Molly Dell hands a girl a piece of candy at the Homecoming Parade. Courtesy of Julie Coughlin.
Molly Dell hands a girl a piece of candy at the Homecoming Parade. Courtesy of Julie Coughlin.

The Homecoming parade is an annual cherished tradition in State College. It’s founded on spirit and connecting high schoolers with their community. However, there’s more to the parade than the fun. The used cardboard from the floats, the discarded candy on the road, and the surplus of light and air pollution all affect the community.

The parade is just one day a year, but the environment lasts forever. State High needs to maintain an environmental perspective for this event that has such a vast impact..

“Even though it’s for just a brief moment in time that we’re having the parade, some of the trash, some of the stuff that’s left in the surrounding neighborhoods, stays there for a while,” Environmental Science teacher Kimberly Murphy said.“So, what I would say is it’s a short blip, but we want to make sure that our footprint is as little as possible.”

The footprint can be anything from candy wrappers to the congestion of vehicle exhaust. As for the material waste, student floats are typically made from materials like cardboard, wood, and paint.

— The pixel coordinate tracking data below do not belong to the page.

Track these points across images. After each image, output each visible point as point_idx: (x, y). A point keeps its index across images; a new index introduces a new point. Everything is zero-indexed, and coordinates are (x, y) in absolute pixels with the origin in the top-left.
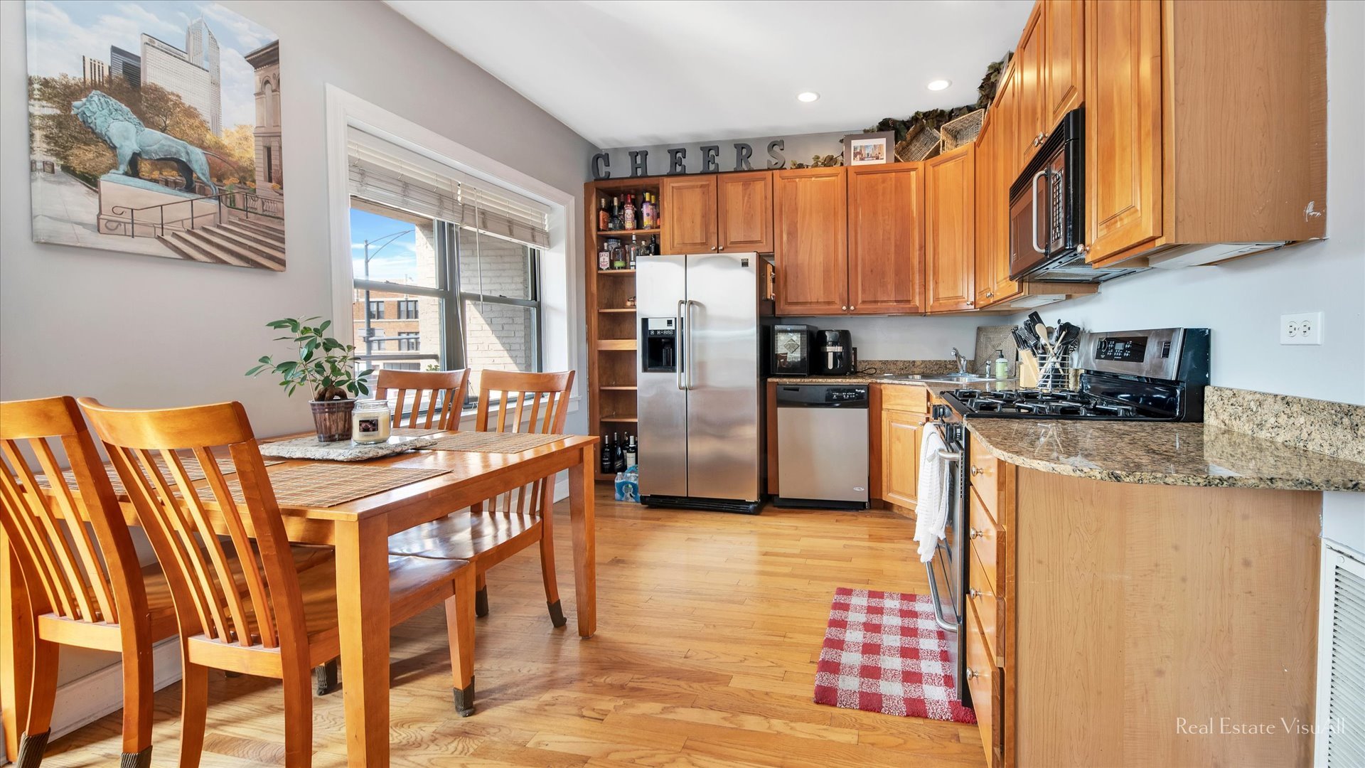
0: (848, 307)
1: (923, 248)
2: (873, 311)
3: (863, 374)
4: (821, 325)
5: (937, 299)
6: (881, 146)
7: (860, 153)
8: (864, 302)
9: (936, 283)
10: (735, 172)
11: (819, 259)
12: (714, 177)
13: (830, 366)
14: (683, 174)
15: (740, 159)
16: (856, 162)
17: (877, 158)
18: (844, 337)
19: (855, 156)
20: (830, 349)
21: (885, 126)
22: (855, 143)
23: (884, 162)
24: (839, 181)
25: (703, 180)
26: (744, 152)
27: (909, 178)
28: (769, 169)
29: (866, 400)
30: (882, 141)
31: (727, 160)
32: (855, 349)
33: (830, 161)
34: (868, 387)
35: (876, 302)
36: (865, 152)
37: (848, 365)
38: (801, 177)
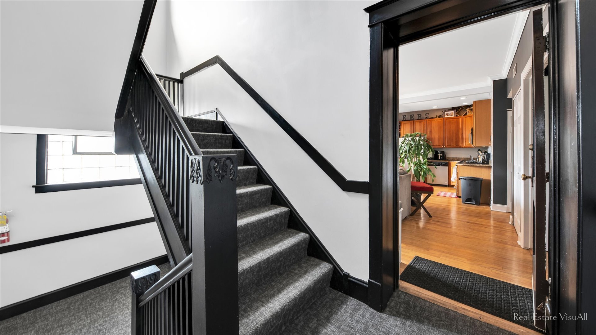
0: (444, 146)
1: (462, 134)
2: (451, 147)
3: (448, 160)
4: (437, 150)
5: (466, 145)
6: (452, 113)
7: (447, 114)
8: (448, 145)
9: (465, 141)
10: (418, 120)
11: (437, 136)
12: (413, 121)
13: (439, 158)
14: (406, 120)
15: (419, 117)
16: (446, 117)
17: (452, 115)
18: (443, 153)
19: (446, 115)
20: (439, 155)
21: (453, 109)
22: (446, 112)
23: (453, 116)
24: (442, 121)
25: (411, 122)
26: (420, 115)
27: (459, 120)
28: (425, 119)
29: (448, 165)
30: (453, 112)
31: (416, 117)
32: (446, 155)
33: (440, 117)
34: (448, 162)
35: (451, 145)
36: (448, 114)
37: (444, 157)
38: (433, 120)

Two dumpsters located behind the high school, where the parade started and ended, were used so people could throw their discarded building materials away instead of leaving them stranded in the parking lot.

The planning process for an event as large as homecoming begins in May, going through the Bourgh, the commissioner, the police department, and the administration from State High.

Assistant Principal Ryan Walsh works closely with School Resource Officer John Aston to “go through all the questions they have and all the requirements.” The parade route is chosen primarily based on the length. “Safety is the number one consideration,” Walsh said.

Measures are put in place to decrease the amount of waste left over, such as the dumpsters and volunteers who help to pick up trash along the route. “We also send out our own ground crew to make sure they take a ride through the parade route to make sure there’s nothing big in there in the morning,” Walsh said. But the beforehand of waste limitation is just as important as the after.

The effects of the homecoming parade are small, but over time they build up. “I would say they’re not significant in terms of the long-term environmental health of the neighborhood,” Murphy said. “But I would say that being conscious about our footprint and about the additional traffic and pollution that we’re contributing makes everybody think about their other impacts, whether it’s at the parade or whether it’s in their everyday life.”

It comes down to being mindful of our environmental footprint—the trash we leave, the traffic we create, and the overarching consequences of our actions, no matter how small. State High needs to be mindful of our environmental impact. As Murphy puts it: “Each action we take contributes to a collective impact on the environment.”